3) Exploratory Data Analysis: 
- Visualised crime rates in the London boroughs to idenity which is most safe.
- Extracted the neighbourhoods within the safest borough to determine the 10 most common venues in each neighbourhood.

4) Modelling: 
- Used K-means to cluster similar neighbourhoods, clustering 15 neighbourhoods into 5 clusters.
- Used folium to portray the clusters on a map.

Analysis:
- Created tables so that people can shortlist the area of their interests based on the nearest venues around each neighbourhood.

---

## Results

![image.png](attachment:image.png)

---

![image.png](attachment:image.png)

- 'Kingston upon Thames' is the __safest__ borough in London according to the 2016 data portraying lowest number of crimes.

---

![image.png](attachment:image.png)

- Theft is the most common crime in 'Kingston upon Thames', which comes by no surprise since theft is very prominant in London.

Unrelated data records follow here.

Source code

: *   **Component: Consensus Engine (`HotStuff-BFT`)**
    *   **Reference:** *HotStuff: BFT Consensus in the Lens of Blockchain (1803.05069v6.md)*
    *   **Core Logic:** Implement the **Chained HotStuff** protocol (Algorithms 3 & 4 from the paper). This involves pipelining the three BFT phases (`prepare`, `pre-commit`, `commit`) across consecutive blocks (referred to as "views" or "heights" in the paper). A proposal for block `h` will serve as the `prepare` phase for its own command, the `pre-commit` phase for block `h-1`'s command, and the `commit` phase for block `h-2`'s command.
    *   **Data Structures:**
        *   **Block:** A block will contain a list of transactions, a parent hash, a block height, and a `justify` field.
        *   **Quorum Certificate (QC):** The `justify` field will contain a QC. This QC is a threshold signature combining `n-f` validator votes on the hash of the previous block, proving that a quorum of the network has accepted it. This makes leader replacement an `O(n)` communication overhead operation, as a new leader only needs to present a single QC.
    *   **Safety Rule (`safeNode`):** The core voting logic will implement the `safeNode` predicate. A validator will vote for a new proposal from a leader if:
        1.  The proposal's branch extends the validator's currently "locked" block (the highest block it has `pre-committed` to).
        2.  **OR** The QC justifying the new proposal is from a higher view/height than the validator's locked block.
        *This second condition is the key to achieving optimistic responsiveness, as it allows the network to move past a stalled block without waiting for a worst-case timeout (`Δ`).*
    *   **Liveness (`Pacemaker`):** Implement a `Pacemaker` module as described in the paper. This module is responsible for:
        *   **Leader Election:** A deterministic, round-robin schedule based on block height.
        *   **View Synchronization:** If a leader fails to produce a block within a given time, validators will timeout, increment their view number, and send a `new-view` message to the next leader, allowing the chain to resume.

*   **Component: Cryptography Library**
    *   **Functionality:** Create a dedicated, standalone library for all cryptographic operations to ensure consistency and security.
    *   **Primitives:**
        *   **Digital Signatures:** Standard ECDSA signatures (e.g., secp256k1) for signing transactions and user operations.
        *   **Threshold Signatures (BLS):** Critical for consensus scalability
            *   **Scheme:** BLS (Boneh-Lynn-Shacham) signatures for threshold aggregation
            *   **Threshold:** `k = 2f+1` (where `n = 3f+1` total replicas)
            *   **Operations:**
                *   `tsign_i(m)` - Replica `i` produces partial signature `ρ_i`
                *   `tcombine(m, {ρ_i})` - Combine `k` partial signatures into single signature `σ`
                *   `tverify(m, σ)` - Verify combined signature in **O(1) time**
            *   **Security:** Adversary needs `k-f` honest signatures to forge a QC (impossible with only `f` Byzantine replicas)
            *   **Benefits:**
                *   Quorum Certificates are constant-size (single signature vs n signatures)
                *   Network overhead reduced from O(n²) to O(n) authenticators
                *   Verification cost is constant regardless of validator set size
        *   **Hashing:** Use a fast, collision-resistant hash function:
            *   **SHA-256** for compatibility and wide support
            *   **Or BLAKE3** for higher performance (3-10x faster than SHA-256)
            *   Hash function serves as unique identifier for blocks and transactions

- High count of violence is alarming.


- Clearly London is no safe place, but the data suggests that this borough is a lot safer than many others in London.

---

#### Map of Clusters:

![image.png](attachment:image.png)

---

#### Cluster 1:

![image.png](attachment:image.png)

- This cluster is best for people that want to be near a __Grocery Store__.

---

#### Cluster 2:

![image.png](attachment:image.png)

- This cluster is best for people that want to be near a __Health & Beauty Service__.

---

#### Cluster 3:

![image.png](attachment:image.png)

- This cluster is best for people that want to be near a __Train Station__.

---

#### Cluster 4:

![image.png](attachment:image.png)

- This cluster is best for people that want to be near __Indian Restaurants__ and __Coffee Shops__.

---

#### Cluster 5:

![image.png](attachment:image.png)

- This cluster is best for people that want to be near a __Gym__.

---

## Discussion

The results clearly indicate that a person seeking to raise a family in London would likely be interested in living within the borough 'Kingston upon Thames', due to the most recent data (2016) suggesting that the crime rates are lower, and therefore more safe. However, with high theft and violence, there are much safer places to raise a family outside of London - might I suggest Cambridge? It is a good comprimise, and short commute from London.

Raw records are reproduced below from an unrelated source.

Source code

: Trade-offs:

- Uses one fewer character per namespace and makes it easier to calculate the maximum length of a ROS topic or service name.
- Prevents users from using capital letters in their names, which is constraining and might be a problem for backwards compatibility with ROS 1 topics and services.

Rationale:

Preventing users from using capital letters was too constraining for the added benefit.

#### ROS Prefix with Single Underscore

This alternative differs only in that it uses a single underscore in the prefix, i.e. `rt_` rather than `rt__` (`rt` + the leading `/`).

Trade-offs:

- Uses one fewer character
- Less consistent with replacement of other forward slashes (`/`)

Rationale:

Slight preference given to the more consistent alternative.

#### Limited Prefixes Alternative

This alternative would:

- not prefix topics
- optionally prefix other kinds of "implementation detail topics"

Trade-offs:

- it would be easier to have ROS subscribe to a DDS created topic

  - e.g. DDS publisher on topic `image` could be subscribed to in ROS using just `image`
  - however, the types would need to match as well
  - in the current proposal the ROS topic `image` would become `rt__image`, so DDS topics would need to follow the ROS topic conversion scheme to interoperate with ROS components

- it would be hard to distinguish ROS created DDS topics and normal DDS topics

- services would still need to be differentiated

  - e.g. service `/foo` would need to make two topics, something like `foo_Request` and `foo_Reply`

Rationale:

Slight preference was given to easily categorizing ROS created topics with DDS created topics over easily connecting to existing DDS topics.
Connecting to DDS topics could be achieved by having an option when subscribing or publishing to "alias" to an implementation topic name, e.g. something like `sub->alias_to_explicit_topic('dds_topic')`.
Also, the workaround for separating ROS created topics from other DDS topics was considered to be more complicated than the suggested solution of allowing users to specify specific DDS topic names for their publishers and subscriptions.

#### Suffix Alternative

So, you want to live in __'Kingston upon Thames'__, but where abouts within the borough? Here is a summary to help you choose:

- *Cluster 1*: Most common venue: __Grocery stores__. These are very common in London, and therefore you may want to prioritise other venues.


- *Cluster 2*: Most common venue: __Health & Beauty Service__. These are not so common a venue, and therefore this cluster would suit you in you love getting your hair and nails done while wearing a mud mask!


- *Cluster 3*: Most common venue: __Train Station__. In my opinion, this is where you want to be. A nearby train station can open a lot of doors in London, but watch out, the house prices are steeper!


- *Cluster 4*: Most common venue: __Indian Restaurants__ and __Coffee Shops__. Are you a foodie, excellent! This cluster is a good mix for social life.


- *Cluster 5*: Most common venue: __Gym__. If you looking to lift weights, it may well be worth picking this cluster. The closer the gym, the weaker the excuses. P.S. If you are running on a treadmill, I suggest you run outside instead. It's free, and much more fun!



---

## Conclusion

'Kingston upon Thames' has the lowest crime rate over any other borough in London, and therefore it is likely the best place to raise a London-based family.

Theft and violent crime are alarmingly high, and so this must be considered. A more extensive comparion of data would provide greater confidence in the obtained results, but this report has been sucessful in establishing indicators that aid in making a better decision about where to live within London.

There are a wide variety of venues in London, which is emphasised by the fact that each of the 5 clusters reported different most common venues. More cross-referencing of data would improve the reliablity of results.